Ich mochte Marcel Reich-Ranicki nie, diesen ewigen Besserwisser und elendigen Querulanten. Und doch nötigte einem seine Frische und Direktheit und die Abneigung gegenüber allem übertriebenem Pomp Respekt ab, ja sogar so, dass ich noch ein paar Worte darüber schreiben möchte.
Fast schon komische Züge nahm es an, wenn er seine faktisch vorhandene Deutungshoheit auf literarischem Gebiet im Gespräch mit ehrgeizigen Journalisten vehement abstritt. Er war Experte und verweigerte doch immer wieder aufs Neue jeden künstlerisch-kritischen Führungsanspruch. Und er verweigerte auch die medientauglichen Sätze: Hat die Literatur Sie gerettet, Herr Reick-Ranicki? Hat Sie Ihnen geholfen, mit der schrecklichen Vergangenheit fertig zu werden? Diesen Gefallen tat er den Feuilletonisten und ihren vorgefertigten Kategorien nie.
Dabei hätte er allen Grund dazu gehabt, Entsprechendes zu behaupten. Als jüdischer Pole, polnischer Jude geboren, ins Warschauer Ghetto deportiert, geflüchtet, versteckt, ständig in Angst und Bewegung, fast einziger Überlebender der eigenen Familie, später inhaftiert wegen „ideologischer Fremdheit“ und mit Publikationsverbot belegt – ein sehr schwieriges Leben steht zu Buche.
Da steht es fast symptomatisch da, dass einer, der so viel erleiden musste, sich später in der Behandlung deutschen Kulturgutes ergeht, sich an den Dichtern und Denkern zu schaffen macht, diese letztendlich viel viel besser kennt und versteht als noch die deutschesten Deutschen – und obendrein erfolgreich und berühmt damit wird.
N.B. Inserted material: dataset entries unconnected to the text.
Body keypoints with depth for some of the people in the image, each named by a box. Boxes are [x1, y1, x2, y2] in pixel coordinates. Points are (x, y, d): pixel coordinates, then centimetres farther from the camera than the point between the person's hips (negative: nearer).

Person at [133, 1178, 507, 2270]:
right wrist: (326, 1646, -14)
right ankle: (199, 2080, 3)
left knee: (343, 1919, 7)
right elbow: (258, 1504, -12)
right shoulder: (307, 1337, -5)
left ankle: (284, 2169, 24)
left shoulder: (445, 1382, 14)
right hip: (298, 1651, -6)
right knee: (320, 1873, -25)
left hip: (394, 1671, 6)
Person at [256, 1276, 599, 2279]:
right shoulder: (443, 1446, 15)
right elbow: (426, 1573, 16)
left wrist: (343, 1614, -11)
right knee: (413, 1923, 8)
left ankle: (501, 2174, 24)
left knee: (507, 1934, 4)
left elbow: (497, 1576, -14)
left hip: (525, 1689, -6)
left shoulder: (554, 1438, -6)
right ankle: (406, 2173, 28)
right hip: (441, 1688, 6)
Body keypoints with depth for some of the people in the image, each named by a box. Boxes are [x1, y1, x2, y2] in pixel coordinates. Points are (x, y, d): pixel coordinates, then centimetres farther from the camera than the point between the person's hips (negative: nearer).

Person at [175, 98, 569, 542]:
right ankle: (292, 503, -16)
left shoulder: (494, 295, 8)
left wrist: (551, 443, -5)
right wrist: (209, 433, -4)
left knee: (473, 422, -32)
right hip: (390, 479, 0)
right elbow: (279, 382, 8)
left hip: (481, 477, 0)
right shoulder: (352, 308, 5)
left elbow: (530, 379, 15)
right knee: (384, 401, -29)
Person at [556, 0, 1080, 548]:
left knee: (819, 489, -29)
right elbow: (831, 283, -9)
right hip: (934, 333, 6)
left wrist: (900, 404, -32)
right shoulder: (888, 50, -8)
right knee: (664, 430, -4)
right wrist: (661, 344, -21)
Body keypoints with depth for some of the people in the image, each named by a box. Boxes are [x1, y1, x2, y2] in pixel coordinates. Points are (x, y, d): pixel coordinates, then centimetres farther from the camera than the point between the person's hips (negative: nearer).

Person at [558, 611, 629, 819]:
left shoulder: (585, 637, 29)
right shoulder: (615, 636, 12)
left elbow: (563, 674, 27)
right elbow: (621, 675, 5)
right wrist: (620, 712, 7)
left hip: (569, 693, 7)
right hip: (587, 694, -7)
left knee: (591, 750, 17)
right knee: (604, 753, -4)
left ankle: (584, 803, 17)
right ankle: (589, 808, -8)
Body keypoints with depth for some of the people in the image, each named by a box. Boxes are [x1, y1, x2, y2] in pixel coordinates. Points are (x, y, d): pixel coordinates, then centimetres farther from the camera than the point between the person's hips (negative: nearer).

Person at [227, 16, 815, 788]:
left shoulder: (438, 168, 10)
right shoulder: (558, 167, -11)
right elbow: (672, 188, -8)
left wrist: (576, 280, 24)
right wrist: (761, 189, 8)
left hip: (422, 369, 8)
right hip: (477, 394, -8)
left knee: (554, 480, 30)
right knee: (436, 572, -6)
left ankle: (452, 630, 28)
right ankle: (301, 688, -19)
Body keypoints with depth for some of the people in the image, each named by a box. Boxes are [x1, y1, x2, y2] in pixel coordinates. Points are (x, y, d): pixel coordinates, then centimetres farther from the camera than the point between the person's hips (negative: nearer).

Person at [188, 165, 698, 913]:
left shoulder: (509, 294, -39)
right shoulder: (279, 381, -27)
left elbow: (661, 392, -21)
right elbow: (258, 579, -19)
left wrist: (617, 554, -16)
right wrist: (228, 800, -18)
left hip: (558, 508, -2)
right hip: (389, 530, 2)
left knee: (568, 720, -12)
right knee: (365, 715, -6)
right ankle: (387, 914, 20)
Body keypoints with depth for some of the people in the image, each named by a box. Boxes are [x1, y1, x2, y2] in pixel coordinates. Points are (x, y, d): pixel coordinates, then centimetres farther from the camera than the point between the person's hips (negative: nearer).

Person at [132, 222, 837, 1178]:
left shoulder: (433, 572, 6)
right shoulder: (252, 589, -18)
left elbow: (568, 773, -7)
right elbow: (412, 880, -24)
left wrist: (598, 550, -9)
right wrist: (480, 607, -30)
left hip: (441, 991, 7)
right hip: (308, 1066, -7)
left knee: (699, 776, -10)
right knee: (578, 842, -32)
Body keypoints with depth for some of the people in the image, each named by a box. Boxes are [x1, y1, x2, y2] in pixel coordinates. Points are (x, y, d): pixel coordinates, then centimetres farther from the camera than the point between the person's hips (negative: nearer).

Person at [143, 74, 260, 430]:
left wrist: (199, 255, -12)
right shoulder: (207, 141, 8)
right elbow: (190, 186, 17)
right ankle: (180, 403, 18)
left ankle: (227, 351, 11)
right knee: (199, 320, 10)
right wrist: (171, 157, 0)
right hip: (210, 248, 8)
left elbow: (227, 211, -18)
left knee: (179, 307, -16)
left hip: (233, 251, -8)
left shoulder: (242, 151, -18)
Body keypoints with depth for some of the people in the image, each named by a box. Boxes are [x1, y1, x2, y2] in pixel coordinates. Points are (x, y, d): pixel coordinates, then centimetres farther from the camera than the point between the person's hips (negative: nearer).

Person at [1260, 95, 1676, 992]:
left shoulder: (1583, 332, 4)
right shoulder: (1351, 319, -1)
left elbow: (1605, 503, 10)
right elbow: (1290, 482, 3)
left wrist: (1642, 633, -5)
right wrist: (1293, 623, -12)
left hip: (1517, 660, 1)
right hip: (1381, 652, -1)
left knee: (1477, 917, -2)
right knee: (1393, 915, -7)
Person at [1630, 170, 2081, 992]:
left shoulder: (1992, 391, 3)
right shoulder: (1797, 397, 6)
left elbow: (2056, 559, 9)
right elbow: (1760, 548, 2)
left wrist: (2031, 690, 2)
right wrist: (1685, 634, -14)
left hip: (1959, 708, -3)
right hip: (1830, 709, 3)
Für mich ist er der Hauptschuldige daran, dass das Sprechen über Literatur von breiten Massen immer noch verlacht wird. Zu präsent ist noch das Literarische Quartett, in dem Sendung für Sendung verstaubte, weltfremde Säcke mit professoralem Gestus scheinbar nichtssagende Floskeln austauschten. Und das Lustigste daran war auch immer noch, dass man ihnen einfach nicht zutraute, über die Sachen wirklich Bescheid zu wissen, über die sie da redeten, war es nun Sex, Tod, Gewalt oder Liebe. Und das färbte ab auf die Literatur, nach dem Motto: Wer nichts kann, kann immer noch labern und Seiten füllen.
Und trotzdem: Vielleicht wird nur dank MRR in Deutschland überhaupt über Literatur gesprochen? Schwierig zu beantworten. Auf jeden Fall bestimmte er die literarischen Debatten hier wie kein Zweiter, wie es kein akademischer Lehrer und kein Autor selbst je gekonnt hätten. Gerade in seinen Auseinandersetzungen, etwa mit Martin Walser oder Günter Grass, konnte diskutiert werden, in welcher Form Literatur in Deutschland überhaupt verhandelt wird.
Auch auf andere Medien wirkte er. Man denke nur an die Ablehnung des Deutschen Fernsehpreises für sein Lebenswerk (aus Ekel) und die dadurch angestoßene Diskussion über die Qualität der Unterhaltungsindustrie. Die Verfilmung seines eigenen Lebens – mit Matthias Schweighöfer als Marcel Reich-Ranicki – hat ihn übrigens „überhaupt nicht berührt“.
Was soll man noch sagen über diesen Mann, an dem sich die Literatur aufgerieben hat und dem sie so viel zu verdanken hat? Vielleicht dieses: Die Kraft der Literatur, so MRR einmal, werde häufig auch nur in einem einzigen Satz offenbar, den man ein Leben lang nicht mehr vergesse. Sein Satz (seine Sätze) war folgender, gelesen mit 12 oder 13 Jahren in der Vorrede zu Schillers Braut von Messina:
„Der Zuschauer will unterhalten sein. Das Vergnügen sucht er und ist unzufrieden, wenn man ihm da eine Anstrengung zumutet, wo er ein Spiel und eine Erholung erwartet. Es soll ein Spiel bleiben, aber ein poetisches. Alle Kunst ist der Freude gewidmet und es gibt keine höhere und ernsthaftere Aufgabe, als die Menschen zu beglücken.“
Reick-Ranickis Kommentar dazu:
„Seitdem weiß ich, was ich von der Literatur zu erwarten habe.“
Marcel Reich-Ranicki sagte einmal, er sei nicht glücklich und es auch nie gewesen. Am 18. September 2013 ist er im Alter von 93 Jahren in Frankfurt gestorben.